Colin McKee, Policy Advisor to Wyoming Gov. Matt Mead, told Western Wire that while the governor’s office would not comment on ongoing litigation, the state opposes the BLM rule conceptually, and has since it was first proposed.

“Wyoming disapproves of the BLM’s rule for two primary reasons. First, it is duplicative and unnecessary because Wyoming already effectively regulates emissions from oil and gas production. Federal actions such as this act as a disincentive for states to lead,” McKee said.

“Second, the rule exceeds the BLM’s statutory jurisdiction by regulating air quality, an authority delegated to Wyoming,” McKee continued.

When Gov. Susana Martinez (R-N.M.) asked Congress to use the Congressional Review Act (CRA) to repeal the venting and flaring rule, she noted the state’s position as the “largest producer of federal onshore oil and gas in the United States.”

“New Mexico’s prolific production on federal lands combined with our dependence on the revenue generated from the oil and gas industry makes this issue critical to our state,” wrote Martinez. “We have the highest percentage of federal lease acres in production, and oil and gas revenue is the single largest source of funding for New Mexico’s budget.”

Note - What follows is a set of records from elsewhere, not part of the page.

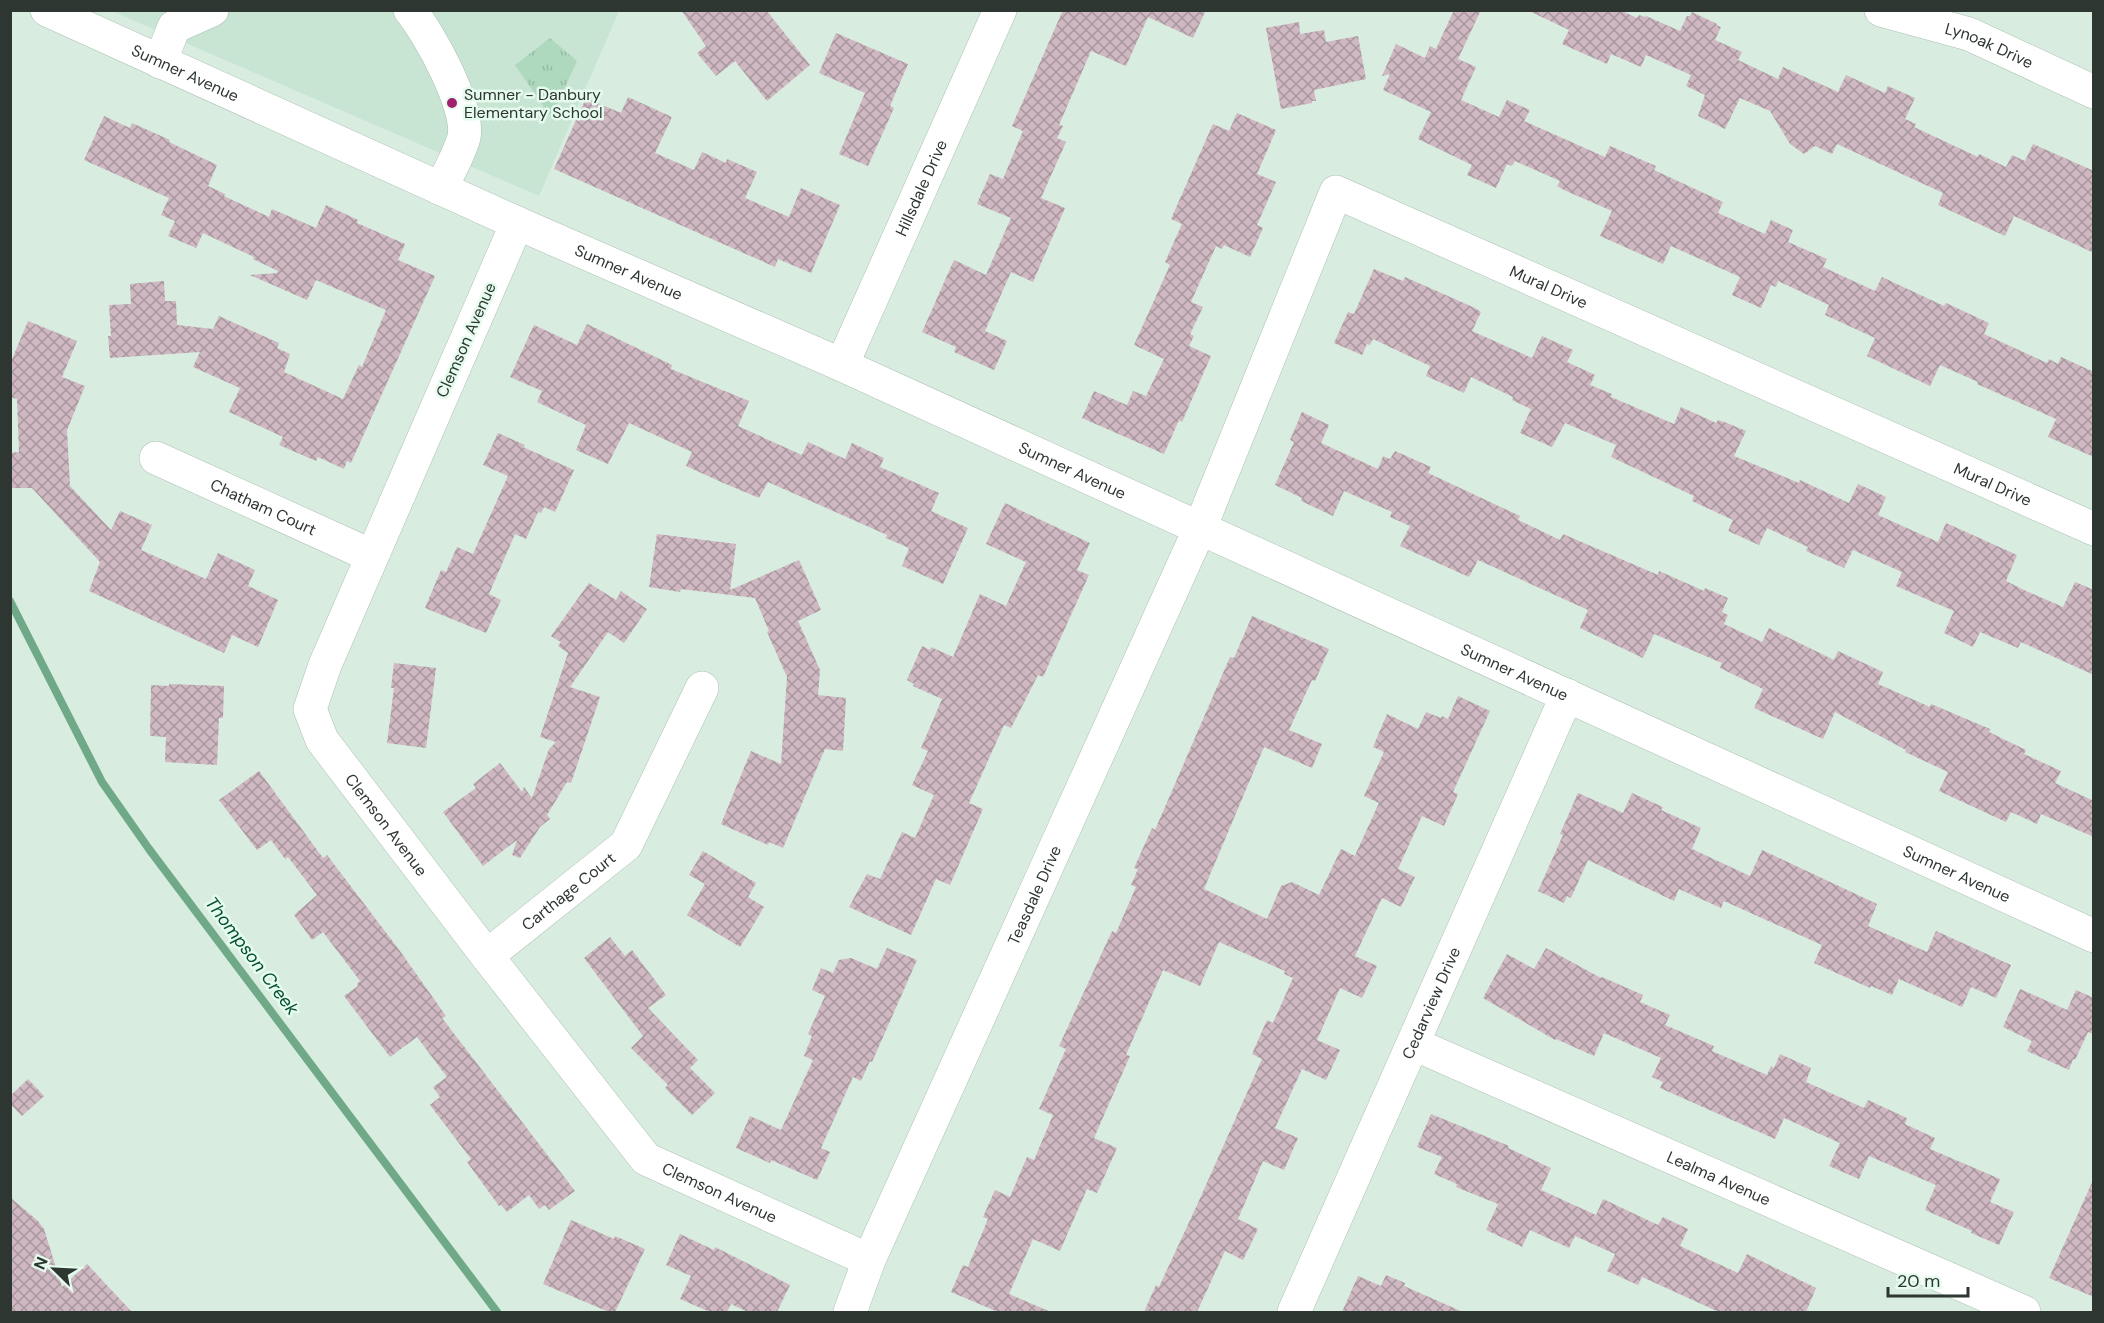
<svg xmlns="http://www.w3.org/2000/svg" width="2104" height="1323" font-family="'DM Sans',sans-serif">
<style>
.built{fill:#c8e4d3}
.park{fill:url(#park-tufts)}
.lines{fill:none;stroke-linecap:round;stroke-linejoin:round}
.stream{stroke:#70a988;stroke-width:8}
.building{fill:url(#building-cross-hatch)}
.minor-casing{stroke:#acc1b4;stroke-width:34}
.minor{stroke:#fff;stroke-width:33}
.poi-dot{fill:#a11f6e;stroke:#e5fbed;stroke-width:2}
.labels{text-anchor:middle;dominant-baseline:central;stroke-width:5;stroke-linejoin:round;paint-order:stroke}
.street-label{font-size:16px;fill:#2e3631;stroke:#e5fbed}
.poi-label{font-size:16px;fill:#2e3631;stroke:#e5fbed;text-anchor:start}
.water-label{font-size:18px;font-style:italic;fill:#034f30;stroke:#e5fbed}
</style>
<defs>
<pattern id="park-tufts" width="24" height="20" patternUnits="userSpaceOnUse" patternTransform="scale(1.5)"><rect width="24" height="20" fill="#aed9bf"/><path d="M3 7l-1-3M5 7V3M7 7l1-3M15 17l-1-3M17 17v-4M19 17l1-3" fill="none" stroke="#96bba5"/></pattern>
<pattern id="building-cross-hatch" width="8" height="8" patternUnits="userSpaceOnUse" patternTransform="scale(1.5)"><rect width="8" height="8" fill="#cfb8c2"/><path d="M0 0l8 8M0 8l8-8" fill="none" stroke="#a8969e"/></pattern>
</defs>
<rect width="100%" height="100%" fill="#d8ede0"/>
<path class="built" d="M 112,11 L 619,11 L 539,196 Z"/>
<path class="park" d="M 550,38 L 577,61 L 551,117 L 515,65 Z"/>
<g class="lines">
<path class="stream" d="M 10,601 L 102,782 L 149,849 L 497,1312"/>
</g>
<g class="building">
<path d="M 681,10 L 766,10 L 810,65 L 767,101 L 735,61 L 716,76 L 697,53 L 706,46 Z"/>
<path d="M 1063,10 L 1206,10 L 1193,38 L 1148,17 L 1126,66 L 1091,51 L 1059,125 L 1063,126 L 1057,138 L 1066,142 L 1041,198 L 1065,208 L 1033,282 L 1011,272 L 985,331 L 1007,341 L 994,370 L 954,352 L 956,347 L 922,332 L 954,260 L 986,275 L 1011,218 L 977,204 L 990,174 L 1003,179 L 1023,131 L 1012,126 Z"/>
<path d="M 1454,10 L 1481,10 L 1458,59 L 1476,67 L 1461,100 L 1499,117 L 1507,100 L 1530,110 L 1524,121 L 1605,157 L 1610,146 L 1656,166 L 1654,170 L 1723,202 L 1718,213 L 1765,234 L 1771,220 L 1793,230 L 1788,242 L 1827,259 L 1823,267 L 1875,291 L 1882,277 L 1944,306 L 1946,303 L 1989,323 L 1984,334 L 2047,363 L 2049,359 L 2058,364 L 2061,357 L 2094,372 L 2094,457 L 2048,437 L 2056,419 L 1977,384 L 1978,382 L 1940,365 L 1930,386 L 1867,356 L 1875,338 L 1825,315 L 1829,305 L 1778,281 L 1776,287 L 1771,285 L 1761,308 L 1732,295 L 1740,277 L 1671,246 L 1663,264 L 1600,236 L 1612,211 L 1564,190 L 1557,186 L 1560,181 L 1515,161 L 1512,166 L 1507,164 L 1496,188 L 1467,175 L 1472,165 L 1418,139 L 1431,112 L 1383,90 L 1390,74 L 1382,76 L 1396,44 L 1425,58 L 1430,46 L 1436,49 Z"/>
<path d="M 1527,10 L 1620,10 L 1637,18 L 1639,15 L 1645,17 L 1646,16 L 1680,31 L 1687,16 L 1690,16 L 1692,12 L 1717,24 L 1716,25 L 1721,27 L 1715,40 L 1742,52 L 1738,60 L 1778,79 L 1783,67 L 1838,92 L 1846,75 L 1885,93 L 1888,86 L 1915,98 L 1905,119 L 1916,124 L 1914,127 L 1978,157 L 1979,154 L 2006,167 L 2012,155 L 2025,161 L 2033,144 L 2094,171 L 2094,253 L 2014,216 L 2005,236 L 1938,205 L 1943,193 L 1837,144 L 1832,154 L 1815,146 L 1804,154 L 1790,144 L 1770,111 L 1740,98 L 1725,129 L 1698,116 L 1705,95 L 1686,86 L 1691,75 L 1646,55 L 1641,67 L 1611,54 L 1607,64 L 1562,44 L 1569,30 Z"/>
<path d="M 1299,22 L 1300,34 L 1324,30 L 1326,42 L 1358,36 L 1366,79 L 1314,90 L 1316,101 L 1312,101 L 1312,103 L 1281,109 L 1266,28 Z"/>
<path d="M 836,33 L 908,64 L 890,106 L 894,108 L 868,166 L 839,154 L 865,93 L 819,73 Z"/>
<path d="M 628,97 L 672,117 L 655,153 L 694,170 L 702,152 L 726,163 L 727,159 L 757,172 L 745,198 L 789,217 L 801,188 L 840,205 L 811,273 L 778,259 L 775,267 L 554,169 L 586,98 L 621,113 Z"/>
<path d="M 1237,113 L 1276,130 L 1257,174 L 1276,182 L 1257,225 L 1263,228 L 1250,257 L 1224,245 L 1222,249 L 1216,246 L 1191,302 L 1203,307 L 1190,334 L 1194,336 L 1189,346 L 1211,356 L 1182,422 L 1179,420 L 1164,454 L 1082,418 L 1094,391 L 1127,405 L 1133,391 L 1146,396 L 1164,359 L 1134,345 L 1170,265 L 1165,262 L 1182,224 L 1171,219 L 1213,124 L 1229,131 Z"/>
<path d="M 104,116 L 130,128 L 132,123 L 170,140 L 169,142 L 217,165 L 208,186 L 225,194 L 224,196 L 269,217 L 272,209 L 316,228 L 326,205 L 358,220 L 357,223 L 405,244 L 398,260 L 435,276 L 351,463 L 347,461 L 344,469 L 318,457 L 316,461 L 279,445 L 283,437 L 229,412 L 240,388 L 193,367 L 200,352 L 110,358 L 108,336 L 111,336 L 109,305 L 131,304 L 130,284 L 164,281 L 165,301 L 176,301 L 177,325 L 213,329 L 219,316 L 279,343 L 277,348 L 290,354 L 284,372 L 343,399 L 359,365 L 362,367 L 386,310 L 316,280 L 307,300 L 250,275 L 277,273 L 278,271 L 253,259 L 254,257 L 203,233 L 196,248 L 168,236 L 175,221 L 161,215 L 169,198 L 84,160 Z"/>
<path d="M 1374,269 L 1403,281 L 1405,277 L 1475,308 L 1481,312 L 1472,331 L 1532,358 L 1542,336 L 1573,350 L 1567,362 L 1595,375 L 1590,385 L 1612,394 L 1611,397 L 1674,424 L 1681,407 L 1716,423 L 1718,420 L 1727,423 L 1746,431 L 1734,456 L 1799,483 L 1800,480 L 1849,503 L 1858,484 L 1886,497 L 1878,515 L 1938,542 L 1946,523 L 2017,555 L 2006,581 L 2026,591 L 2063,607 L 2075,582 L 2094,590 L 2094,675 L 2021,642 L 2018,648 L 1980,632 L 1973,647 L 1944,633 L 1954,611 L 1896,586 L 1902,572 L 1853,550 L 1844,568 L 1806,551 L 1808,547 L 1767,528 L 1759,545 L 1728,531 L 1733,520 L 1692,501 L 1694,496 L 1611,457 L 1616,445 L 1565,423 L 1552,447 L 1520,433 L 1531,409 L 1512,400 L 1513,397 L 1471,377 L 1464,393 L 1426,376 L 1430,366 L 1373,339 L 1370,345 L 1367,344 L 1362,355 L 1334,343 L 1348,312 L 1354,314 Z"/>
<path d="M 28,321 L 77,341 L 62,377 L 85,386 L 67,430 L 70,486 L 111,530 L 120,511 L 152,525 L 141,550 L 206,579 L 218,553 L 255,570 L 248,586 L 278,600 L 258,647 L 232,635 L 224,653 L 89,591 L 100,562 L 32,488 L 10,488 L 10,453 L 19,452 L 17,399 L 10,397 L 10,364 Z"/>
<path d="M 587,324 L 672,365 L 671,369 L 749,401 L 738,426 L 802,455 L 808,442 L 845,459 L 852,443 L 884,458 L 880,467 L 939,493 L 931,511 L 968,528 L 943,584 L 902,566 L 909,548 L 886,538 L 887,535 L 768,482 L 759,498 L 721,482 L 686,466 L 692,452 L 629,423 L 608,464 L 576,450 L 586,425 L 537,402 L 542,391 L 510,377 L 534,325 L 577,345 Z"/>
<path d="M 1302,412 L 1329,425 L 1321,443 L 1378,469 L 1383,456 L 1390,459 L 1395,451 L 1431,467 L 1428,473 L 1520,516 L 1518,520 L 1560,540 L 1563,534 L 1658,575 L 1659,571 L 1704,591 L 1705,588 L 1728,598 L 1722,612 L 1728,615 L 1724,624 L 1762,642 L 1769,628 L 1834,660 L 1838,651 L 1883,672 L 1878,684 L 1930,707 L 1931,704 L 1990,729 L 1989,732 L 2026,750 L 2024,754 L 2061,771 L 2055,783 L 2094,801 L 2094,837 L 2041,814 L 2037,824 L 2011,812 L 2006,822 L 1939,791 L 1948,772 L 1905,752 L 1906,750 L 1835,712 L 1823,739 L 1754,708 L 1763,689 L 1720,668 L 1722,663 L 1654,634 L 1643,658 L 1580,628 L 1588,610 L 1478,560 L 1469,577 L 1400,546 L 1410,526 L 1390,517 L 1392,512 L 1344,491 L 1333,516 L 1301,501 L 1302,498 L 1275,485 L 1294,442 L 1290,440 Z"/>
<path d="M 498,433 L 525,445 L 523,447 L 574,470 L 555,512 L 544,507 L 541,513 L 538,512 L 526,539 L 515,534 L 489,594 L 501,600 L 486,633 L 425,608 L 441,570 L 446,572 L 457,547 L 473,554 L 508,476 L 483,465 Z"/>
<path d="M 1005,503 L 1090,543 L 1077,570 L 1089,575 L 1043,677 L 1038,675 L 1011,728 L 1004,725 L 969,803 L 983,809 L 950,885 L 936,879 L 911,935 L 849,907 L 867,874 L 880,879 L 902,832 L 915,838 L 934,795 L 912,785 L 928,751 L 921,748 L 942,699 L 913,686 L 914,684 L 907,680 L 922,646 L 930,650 L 931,647 L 953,657 L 980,594 L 1006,606 L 1026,562 L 986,544 Z"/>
<path d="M 657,534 L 736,544 L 730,590 L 799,560 L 821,610 L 798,621 L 820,670 L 818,695 L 846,698 L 843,751 L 825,749 L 783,848 L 769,842 L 768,845 L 721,824 L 751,751 L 781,764 L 787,677 L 767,632 L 769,631 L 755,598 L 681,589 L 680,592 L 649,587 Z"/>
<path d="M 589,583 L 616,600 L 621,591 L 647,609 L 624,643 L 608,632 L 570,687 L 600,697 L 571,783 L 567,782 L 547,815 L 550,819 L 540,827 L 520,858 L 512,855 L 517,840 L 483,866 L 443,812 L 476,788 L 473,784 L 500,763 L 522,792 L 524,787 L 532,798 L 549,749 L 556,742 L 540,737 L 568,653 L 558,646 L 561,642 L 551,636 Z"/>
<path d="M 1252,616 L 1329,649 L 1315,681 L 1312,680 L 1289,730 L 1322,744 L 1312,768 L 1264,747 L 1204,889 L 1267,919 L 1281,886 L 1292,882 L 1319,895 L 1341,849 L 1355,856 L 1357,851 L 1379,803 L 1364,796 L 1384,752 L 1373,747 L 1387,714 L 1418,729 L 1426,712 L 1441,718 L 1442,716 L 1448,719 L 1458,696 L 1490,711 L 1453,792 L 1458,794 L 1444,826 L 1422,816 L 1398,869 L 1415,877 L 1401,907 L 1382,898 L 1355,956 L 1377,966 L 1362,998 L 1340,988 L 1317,1040 L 1340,1050 L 1326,1080 L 1302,1069 L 1275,1128 L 1298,1138 L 1284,1170 L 1263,1161 L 1238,1219 L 1258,1229 L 1243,1260 L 1225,1251 L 1197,1312 L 1144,1312 L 1156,1285 L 1159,1287 L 1198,1203 L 1262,1059 L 1252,1054 L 1267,1020 L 1273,1023 L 1293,978 L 1284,974 L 1285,971 L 1219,942 L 1200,986 L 1163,970 L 1126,1055 L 1130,1056 L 1094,1138 L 1117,1148 L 1097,1193 L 1087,1189 L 1060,1251 L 1033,1239 L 1009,1294 L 1051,1312 L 998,1312 L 951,1292 L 963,1265 L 968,1267 L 988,1219 L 983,1217 L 995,1190 L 1010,1197 L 1027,1157 L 1034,1160 L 1053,1115 L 1039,1109 L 1066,1049 L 1059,1046 L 1112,931 L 1116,933 L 1136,887 L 1131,885 L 1138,869 L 1134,868 L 1152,828 L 1155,830 L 1230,657 L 1234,658 Z"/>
<path d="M 394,663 L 436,668 L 426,748 L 387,743 L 394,688 L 391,688 Z"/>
<path d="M 169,684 L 224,686 L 223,718 L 219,718 L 217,765 L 165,762 L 166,737 L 150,736 L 151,685 L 169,686 Z"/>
<path d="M 259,771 L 323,858 L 327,855 L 400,951 L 446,1016 L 442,1018 L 575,1191 L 549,1210 L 545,1205 L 539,1209 L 529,1195 L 507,1212 L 501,1205 L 499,1206 L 467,1162 L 471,1159 L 430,1105 L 440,1097 L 433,1087 L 447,1077 L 417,1037 L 390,1057 L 344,996 L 358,986 L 357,984 L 360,981 L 323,932 L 312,940 L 294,915 L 317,895 L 288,857 L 285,859 L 271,840 L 257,850 L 219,800 Z"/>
<path d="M 1578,793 L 1623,813 L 1632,793 L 1663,807 L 1661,810 L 1701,828 L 1692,849 L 1750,876 L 1762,850 L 1877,904 L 1868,926 L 1927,952 L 1936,931 L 2011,965 L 1996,998 L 1971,987 L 1962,1007 L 1899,979 L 1892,995 L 1871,986 L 1870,988 L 1814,963 L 1822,945 L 1724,901 L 1721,908 L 1679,889 L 1674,901 L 1588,860 L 1571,898 L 1567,896 L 1564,903 L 1538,891 L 1563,835 L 1560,834 Z"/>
<path d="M 703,851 L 756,883 L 748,897 L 764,907 L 740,947 L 687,915 L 705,884 L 689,875 Z"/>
<path d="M 610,937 L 625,956 L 632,950 L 666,995 L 648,1008 L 698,1060 L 690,1068 L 715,1093 L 692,1115 L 665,1088 L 668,1085 L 631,1048 L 643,1036 L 584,958 Z"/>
<path d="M 887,948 L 917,960 L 872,1062 L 870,1061 L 861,1081 L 853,1077 L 821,1148 L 830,1152 L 817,1180 L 771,1160 L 770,1163 L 736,1148 L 750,1116 L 781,1130 L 813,1060 L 804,1056 L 812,1036 L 808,1034 L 825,996 L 812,990 L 821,968 L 833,973 L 839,960 L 851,958 L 877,969 Z"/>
<path d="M 1546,948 L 1601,978 L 1602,977 L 1643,995 L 1640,1002 L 1670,1015 L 1665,1025 L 1714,1046 L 1712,1051 L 1767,1075 L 1771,1066 L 1774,1068 L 1780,1054 L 1811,1068 L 1806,1082 L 1864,1108 L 1868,1100 L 1907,1118 L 1905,1124 L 1935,1138 L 1930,1149 L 2000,1179 L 1990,1202 L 2014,1212 L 1999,1245 L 1971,1233 L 1972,1231 L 1925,1210 L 1936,1185 L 1869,1156 L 1859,1179 L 1829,1166 L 1840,1143 L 1784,1118 L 1775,1139 L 1660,1088 L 1663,1082 L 1652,1077 L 1661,1058 L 1604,1033 L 1594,1056 L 1556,1039 L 1555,1040 L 1483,998 L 1507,954 L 1534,969 Z"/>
<path d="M 2020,989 L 2067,1010 L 2076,990 L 2094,998 L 2094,1034 L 2088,1032 L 2075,1060 L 2073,1059 L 2069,1070 L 2027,1051 L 2032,1041 L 2003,1027 Z"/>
<path d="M 28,1079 L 44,1096 L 22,1116 L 10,1104 L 10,1096 Z"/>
<path d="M 1431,1114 L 1509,1146 L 1508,1148 L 1551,1168 L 1541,1190 L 1596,1215 L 1603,1199 L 1658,1225 L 1663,1217 L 1688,1229 L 1680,1246 L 1738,1273 L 1747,1254 L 1816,1288 L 1806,1312 L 1719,1312 L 1642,1277 L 1638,1285 L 1607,1271 L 1615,1254 L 1575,1236 L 1569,1248 L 1530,1230 L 1522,1247 L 1486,1230 L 1498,1204 L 1456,1187 L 1457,1184 L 1434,1174 L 1442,1157 L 1417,1147 Z"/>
<path d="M 2094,1178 L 2094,1297 L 2049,1278 Z"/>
<path d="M 10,1197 L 38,1221 L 44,1229 L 62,1287 L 87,1264 L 132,1312 L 10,1312 Z"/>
<path d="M 571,1220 L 614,1239 L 615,1236 L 645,1249 L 615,1312 L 609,1312 L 543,1284 Z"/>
<path d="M 680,1234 L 714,1250 L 715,1247 L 790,1285 L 777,1312 L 748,1312 L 731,1304 L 727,1312 L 710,1312 L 680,1299 L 691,1276 L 666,1265 Z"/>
<path d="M 1386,1275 L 1405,1283 L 1404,1286 L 1463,1312 L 1342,1312 L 1358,1276 L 1381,1286 Z"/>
</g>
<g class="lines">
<g class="minor-casing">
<g id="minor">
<path id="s1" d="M 47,10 L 517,223 L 842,365 L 2094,936"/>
<path d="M 410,10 C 429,33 470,107 464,137 C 460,153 448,173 441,189"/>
<path id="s2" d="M 1881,10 L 1969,34 L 2094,92"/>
<path d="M 160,62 L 174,27 L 212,10"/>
<path id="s3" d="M 517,223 L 325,665 L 310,709 L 322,740 L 487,956 L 646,1159 L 869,1260"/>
<path id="s4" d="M 842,365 L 1000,10"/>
<path id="s5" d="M 156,458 L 372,556"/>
<path id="s6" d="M 487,956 L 626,845 L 702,688"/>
<path id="s7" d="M 1414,1044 L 2024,1312"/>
<path id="s8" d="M 850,1312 L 869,1260 L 1200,528 L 1336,192 L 2094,529"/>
<path id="s9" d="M 1294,1312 L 1567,695"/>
</g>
</g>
<use href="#minor" class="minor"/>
</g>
<circle class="poi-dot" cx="452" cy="103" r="6"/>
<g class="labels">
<g class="street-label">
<text stroke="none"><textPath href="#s2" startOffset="114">Lynoak Drive</textPath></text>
<text stroke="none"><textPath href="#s1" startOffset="152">Sumner Avenue</textPath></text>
<text stroke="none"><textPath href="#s4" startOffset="194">Hillsdale Drive</textPath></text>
<text stroke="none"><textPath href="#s1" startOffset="638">Sumner Avenue</textPath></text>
<text stroke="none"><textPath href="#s8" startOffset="1454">Mural Drive</textPath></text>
<text transform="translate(466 340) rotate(-66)">Clemson Avenue</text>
<text stroke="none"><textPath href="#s1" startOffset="1124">Sumner Avenue</textPath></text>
<text stroke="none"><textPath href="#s8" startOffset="1940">Mural Drive</textPath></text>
<text stroke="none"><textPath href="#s5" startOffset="118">Chatham Court</textPath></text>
<text stroke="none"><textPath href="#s1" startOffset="1610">Sumner Avenue</textPath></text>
<text stroke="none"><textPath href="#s3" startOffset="668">Clemson Avenue</textPath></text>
<text stroke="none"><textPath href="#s1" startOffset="2096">Sumner Avenue</textPath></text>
<text stroke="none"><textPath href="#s6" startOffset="104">Carthage Court</textPath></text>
<text stroke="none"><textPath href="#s8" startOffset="456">Teasdale Drive</textPath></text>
<text stroke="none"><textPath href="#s9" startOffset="338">Cedarview Drive</textPath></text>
<text stroke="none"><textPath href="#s7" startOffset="333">Lealma Avenue</textPath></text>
<text stroke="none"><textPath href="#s3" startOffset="1172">Clemson Avenue</textPath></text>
</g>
<g class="poi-label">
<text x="464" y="94">Sumner - Danbury<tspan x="464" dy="18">Elementary School</tspan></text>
</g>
<g class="water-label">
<text transform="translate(252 956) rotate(53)">Thompson Creek</text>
</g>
</g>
<rect width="2104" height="1323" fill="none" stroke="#2e3631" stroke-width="24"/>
<g transform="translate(54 1269) rotate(294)" stroke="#e5fbed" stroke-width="4.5" paint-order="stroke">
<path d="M0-4.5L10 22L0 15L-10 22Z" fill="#2e3631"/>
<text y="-9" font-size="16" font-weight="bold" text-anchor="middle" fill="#2e3631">N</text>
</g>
<path d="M1888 1287v9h80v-9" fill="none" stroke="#2e3631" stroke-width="3"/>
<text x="1897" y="1287" font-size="18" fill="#2e3631" stroke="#e5fbed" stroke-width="4.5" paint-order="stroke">20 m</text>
</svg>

“Absent a repeal, funding for New Mexico’s schools, roads and healthcare will be dramatically reduced on account of the reduction in revenue generated by the oil and gas industry,” Martinez wrote.

Robert McIntyre, spokesman for the New Mexico Oil and Gas Association, estimated those costs at $100 million per year over the first three years, if the current rule were allowed to go forward.

Aubrey Dunn, Commissioner of Public Lands for New Mexico, argued in comments submitted earlier in the year that not only did the BLM lack authority to regulate venting and flaring, the rule was likely duplicative of Environmental Protection Agency regulations in the same space.

“While I have outlined some of the most significant detrimental effects of the rule . . . I am also very concerned about the blatant lack of authority that BLM has under the Minerals Leasing Act to regulate methane emissions, and the subsequent federal overreach that occurred as BLM recklessly and hurriedly pursued adoption of this rule,” Dunn wrote. “Congress clearly delegated the task of methane emissions regulation to the Environmental Protection Agency under the Clean Air Act in 1963.”

“This rule was unnecessary, rushed and possibly duplicative of efforts already underway at the EPA,” Dunn wrote.

New Mexico Attorney General Hector Balderas, however, entered on the side of the Obama-era rule, defending the venting and flaring regulation in court against objections from Gov. Martinez, the state lands commission, and the state’s oil and gas industry, and celebrated when the rule’s initial delay was overturned in July. He was allowed to participate in the litigation, despite the fact that he had not provided any comments during the original rulemaking process, as had the Governor and state agencies.

Balderas defended his intervention to support the 2016 rule “against challenges brought by industry and other states in federal court in Wyoming.”

Earlier this month, Western Wire reported that the added requirements of oil and gas operators regarding venting and flaring of methane on public lands would result in costs of compliance of approximately $110,000 per new well.